▶ _PROVIDED DATA_:
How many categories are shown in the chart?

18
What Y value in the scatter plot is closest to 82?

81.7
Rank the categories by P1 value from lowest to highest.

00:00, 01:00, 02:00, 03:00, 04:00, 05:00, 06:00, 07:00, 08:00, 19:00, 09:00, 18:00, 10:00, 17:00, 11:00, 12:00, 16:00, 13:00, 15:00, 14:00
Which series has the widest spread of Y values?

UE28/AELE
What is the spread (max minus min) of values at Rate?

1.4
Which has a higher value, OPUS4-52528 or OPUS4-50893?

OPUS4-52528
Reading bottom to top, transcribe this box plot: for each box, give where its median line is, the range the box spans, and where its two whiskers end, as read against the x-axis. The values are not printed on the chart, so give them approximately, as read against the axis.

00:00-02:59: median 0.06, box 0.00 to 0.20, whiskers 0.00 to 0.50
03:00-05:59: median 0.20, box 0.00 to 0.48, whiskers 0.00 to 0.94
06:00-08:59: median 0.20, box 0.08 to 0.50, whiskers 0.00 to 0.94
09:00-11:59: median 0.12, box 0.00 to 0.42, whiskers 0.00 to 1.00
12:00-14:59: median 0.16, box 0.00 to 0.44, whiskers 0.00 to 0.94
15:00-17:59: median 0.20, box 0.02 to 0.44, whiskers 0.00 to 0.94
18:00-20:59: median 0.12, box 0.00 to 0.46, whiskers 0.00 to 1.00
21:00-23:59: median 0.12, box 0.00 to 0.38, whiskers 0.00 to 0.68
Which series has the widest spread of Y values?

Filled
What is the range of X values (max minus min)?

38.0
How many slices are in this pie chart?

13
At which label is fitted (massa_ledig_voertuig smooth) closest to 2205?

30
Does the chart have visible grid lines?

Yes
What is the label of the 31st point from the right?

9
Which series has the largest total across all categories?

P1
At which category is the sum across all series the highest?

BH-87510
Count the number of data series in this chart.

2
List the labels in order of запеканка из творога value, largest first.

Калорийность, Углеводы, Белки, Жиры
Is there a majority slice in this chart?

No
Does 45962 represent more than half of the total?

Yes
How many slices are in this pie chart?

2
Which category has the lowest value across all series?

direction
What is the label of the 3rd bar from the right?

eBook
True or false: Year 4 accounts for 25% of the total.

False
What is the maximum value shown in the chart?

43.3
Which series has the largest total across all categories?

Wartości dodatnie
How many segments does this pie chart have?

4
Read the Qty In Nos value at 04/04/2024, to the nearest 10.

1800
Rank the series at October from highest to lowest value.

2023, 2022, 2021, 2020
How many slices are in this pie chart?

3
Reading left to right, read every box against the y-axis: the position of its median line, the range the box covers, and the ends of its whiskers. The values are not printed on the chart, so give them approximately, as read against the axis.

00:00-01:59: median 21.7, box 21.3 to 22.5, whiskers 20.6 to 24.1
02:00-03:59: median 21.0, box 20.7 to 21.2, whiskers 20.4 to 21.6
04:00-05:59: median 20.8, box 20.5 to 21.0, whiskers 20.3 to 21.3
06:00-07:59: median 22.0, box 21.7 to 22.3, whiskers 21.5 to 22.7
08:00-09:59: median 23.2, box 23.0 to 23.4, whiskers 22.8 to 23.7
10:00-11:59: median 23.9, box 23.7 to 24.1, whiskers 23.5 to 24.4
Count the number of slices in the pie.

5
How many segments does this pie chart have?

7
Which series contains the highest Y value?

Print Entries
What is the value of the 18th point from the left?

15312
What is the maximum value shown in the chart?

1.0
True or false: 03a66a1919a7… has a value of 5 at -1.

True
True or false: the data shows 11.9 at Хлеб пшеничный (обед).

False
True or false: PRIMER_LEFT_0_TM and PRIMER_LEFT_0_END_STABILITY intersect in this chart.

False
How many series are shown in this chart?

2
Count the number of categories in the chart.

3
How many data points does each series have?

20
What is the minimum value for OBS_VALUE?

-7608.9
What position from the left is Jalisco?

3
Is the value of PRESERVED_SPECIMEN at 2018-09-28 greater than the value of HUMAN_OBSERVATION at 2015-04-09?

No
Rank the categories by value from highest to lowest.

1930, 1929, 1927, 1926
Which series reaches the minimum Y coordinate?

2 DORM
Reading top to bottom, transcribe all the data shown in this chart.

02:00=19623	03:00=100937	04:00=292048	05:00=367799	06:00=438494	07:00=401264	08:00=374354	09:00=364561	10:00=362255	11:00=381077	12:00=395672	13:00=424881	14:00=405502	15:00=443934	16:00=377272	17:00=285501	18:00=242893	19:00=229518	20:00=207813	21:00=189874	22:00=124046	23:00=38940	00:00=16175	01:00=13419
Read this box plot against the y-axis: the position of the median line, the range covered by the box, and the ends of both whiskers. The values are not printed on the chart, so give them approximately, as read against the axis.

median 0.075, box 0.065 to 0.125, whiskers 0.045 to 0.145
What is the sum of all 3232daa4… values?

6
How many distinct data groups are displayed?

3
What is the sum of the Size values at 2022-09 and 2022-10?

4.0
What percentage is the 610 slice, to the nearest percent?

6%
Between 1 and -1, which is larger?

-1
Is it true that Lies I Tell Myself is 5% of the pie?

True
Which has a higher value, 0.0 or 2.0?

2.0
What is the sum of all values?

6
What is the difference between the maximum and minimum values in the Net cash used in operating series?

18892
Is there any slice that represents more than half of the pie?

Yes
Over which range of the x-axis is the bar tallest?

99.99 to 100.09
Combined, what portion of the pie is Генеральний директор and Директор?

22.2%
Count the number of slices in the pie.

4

▶ _WHAT IS BEING ASKED_: From the start of the data above through the line that contains "Count the number of data", give each line as a row of a Markdown table with the columns Row and Line, numbering the rows and omitting blank lines.

▶ _RESPONSE FOR THIS EXERCISE_:
| Row | Line |
|---|---|
| 1 | How many categories are shown in the chart? |
| 2 | 18 |
| 3 | What Y value in the scatter plot is closest to 82? |
| 4 | 81.7 |
| 5 | Rank the categories by P1 value from lowest to highest. |
| 6 | 00:00, 01:00, 02:00, 03:00, 04:00, 05:00, 06:00, 07:00, 08:00, 19:00, 09:00, 18:00, 10:00, 17:00, 11:00, 12:00, 16:00, 13:00, 15:00, 14:00 |
| 7 | Which series has the widest spread of Y values? |
| 8 | UE28/AELE |
| 9 | What is the spread (max minus min) of values at Rate? |
| 10 | 1.4 |
| 11 | Which has a higher value, OPUS4-52528 or OPUS4-50893? |
| 12 | OPUS4-52528 |
| 13 | Reading bottom to top, transcribe this box plot: for each box, give where its median line is, the range the box spans, and where its two whiskers end, as read against the x-axis. The values are not printed on the chart, so give them approximately, as read against the axis. |
| 14 | 00:00-02:59: median 0.06, box 0.00 to 0.20, whiskers 0.00 to 0.50 |
| 15 | 03:00-05:59: median 0.20, box 0.00 to 0.48, whiskers 0.00 to 0.94 |
| 16 | 06:00-08:59: median 0.20, box 0.08 to 0.50, whiskers 0.00 to 0.94 |
| 17 | 09:00-11:59: median 0.12, box 0.00 to 0.42, whiskers 0.00 to 1.00 |
| 18 | 12:00-14:59: median 0.16, box 0.00 to 0.44, whiskers 0.00 to 0.94 |
| 19 | 15:00-17:59: median 0.20, box 0.02 to 0.44, whiskers 0.00 to 0.94 |
| 20 | 18:00-20:59: median 0.12, box 0.00 to 0.46, whiskers 0.00 to 1.00 |
| 21 | 21:00-23:59: median 0.12, box 0.00 to 0.38, whiskers 0.00 to 0.68 |
| 22 | Which series has the widest spread of Y values? |
| 23 | Filled |
| 24 | What is the range of X values (max minus min)? |
| 25 | 38.0 |
| 26 | How many slices are in this pie chart? |
| 27 | 13 |
| 28 | At which label is fitted (massa_ledig_voertuig smooth) closest to 2205? |
| 29 | 30 |
| 30 | Does the chart have visible grid lines? |
| 31 | Yes |
| 32 | What is the label of the 31st point from the right? |
| 33 | 9 |
| 34 | Which series has the largest total across all categories? |
| 35 | P1 |
| 36 | At which category is the sum across all series the highest? |
| 37 | BH-87510 |
| 38 | Count the number of data series in this chart. |